Repeat the records below word for word, but start at the line that contains "Chevrolet chevrolet-itasca C25C KAMPEERAUTO", stop after the last line, and include nothing else.
^^^^^^^^
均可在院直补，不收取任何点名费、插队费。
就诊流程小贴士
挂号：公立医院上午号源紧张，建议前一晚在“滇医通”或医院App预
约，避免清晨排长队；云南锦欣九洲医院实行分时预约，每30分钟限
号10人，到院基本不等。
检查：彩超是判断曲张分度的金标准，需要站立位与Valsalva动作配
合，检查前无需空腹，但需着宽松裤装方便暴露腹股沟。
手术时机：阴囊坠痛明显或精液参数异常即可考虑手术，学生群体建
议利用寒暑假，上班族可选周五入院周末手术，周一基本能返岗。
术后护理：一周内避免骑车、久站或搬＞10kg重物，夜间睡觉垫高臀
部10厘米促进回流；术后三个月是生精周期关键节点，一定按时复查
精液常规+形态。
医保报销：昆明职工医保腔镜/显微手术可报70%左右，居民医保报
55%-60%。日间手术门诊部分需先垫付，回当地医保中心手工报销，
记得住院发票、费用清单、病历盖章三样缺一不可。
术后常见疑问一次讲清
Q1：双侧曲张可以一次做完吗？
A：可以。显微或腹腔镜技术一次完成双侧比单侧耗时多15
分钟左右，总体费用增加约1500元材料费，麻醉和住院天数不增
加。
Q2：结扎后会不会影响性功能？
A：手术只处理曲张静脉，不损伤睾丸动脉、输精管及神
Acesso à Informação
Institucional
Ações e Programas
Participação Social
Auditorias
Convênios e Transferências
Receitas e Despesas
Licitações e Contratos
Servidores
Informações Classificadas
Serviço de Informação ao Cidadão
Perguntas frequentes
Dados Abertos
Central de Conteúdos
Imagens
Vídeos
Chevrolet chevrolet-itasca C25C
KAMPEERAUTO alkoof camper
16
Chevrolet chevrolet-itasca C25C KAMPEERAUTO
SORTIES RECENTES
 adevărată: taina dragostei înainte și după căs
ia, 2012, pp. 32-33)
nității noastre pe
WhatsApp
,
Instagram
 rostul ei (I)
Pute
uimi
^^^^^^^^
> [SOLUTION FOR THIS EXERCISE]
Chevrolet chevrolet-itasca C25C KAMPEERAUTO
SORTIES RECENTES
 adevărată: taina dragostei înainte și după căs
ia, 2012, pp. 32-33)
nității noastre pe
WhatsApp
,
Instagram
 rostul ei (I)
Pute
uimi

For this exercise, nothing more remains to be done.